Some records
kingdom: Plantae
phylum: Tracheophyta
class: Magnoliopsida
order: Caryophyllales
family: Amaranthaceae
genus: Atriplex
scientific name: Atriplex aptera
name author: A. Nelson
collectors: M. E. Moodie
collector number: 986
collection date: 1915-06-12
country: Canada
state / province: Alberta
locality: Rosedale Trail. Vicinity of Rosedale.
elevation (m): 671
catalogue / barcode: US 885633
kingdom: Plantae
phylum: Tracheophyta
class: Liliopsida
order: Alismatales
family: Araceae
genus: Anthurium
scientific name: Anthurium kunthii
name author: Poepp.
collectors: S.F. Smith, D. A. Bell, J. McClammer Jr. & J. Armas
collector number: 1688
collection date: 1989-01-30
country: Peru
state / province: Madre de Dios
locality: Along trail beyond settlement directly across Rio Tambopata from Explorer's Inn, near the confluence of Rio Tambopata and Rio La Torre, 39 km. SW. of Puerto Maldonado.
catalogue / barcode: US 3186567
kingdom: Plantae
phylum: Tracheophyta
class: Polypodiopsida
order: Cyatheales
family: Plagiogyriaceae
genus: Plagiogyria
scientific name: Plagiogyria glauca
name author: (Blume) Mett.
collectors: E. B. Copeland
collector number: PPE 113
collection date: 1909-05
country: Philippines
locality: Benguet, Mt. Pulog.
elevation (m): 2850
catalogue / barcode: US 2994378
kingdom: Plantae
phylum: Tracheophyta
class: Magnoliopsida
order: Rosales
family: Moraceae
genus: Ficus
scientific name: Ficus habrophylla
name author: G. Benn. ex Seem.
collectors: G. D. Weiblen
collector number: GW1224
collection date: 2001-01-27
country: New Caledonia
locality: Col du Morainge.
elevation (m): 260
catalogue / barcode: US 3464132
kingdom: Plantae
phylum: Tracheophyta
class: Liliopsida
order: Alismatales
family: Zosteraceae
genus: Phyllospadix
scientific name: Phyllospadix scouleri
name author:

*Written task*.
Switch "scientific name" to "taxon name" in the listing, starting at the line that contains "locality: Col du Morainge." and ending at the end of the listing. Write out those lines again with everything else left unchanged.

*Response for this exercise*.
locality: Col du Morainge.
elevation (m): 260
catalogue / barcode: US 3464132
kingdom: Plantae
phylum: Tracheophyta
class: Liliopsida
order: Alismatales
family: Zosteraceae
genus: Phyllospadix
taxon name: Phyllospadix scouleri
name author:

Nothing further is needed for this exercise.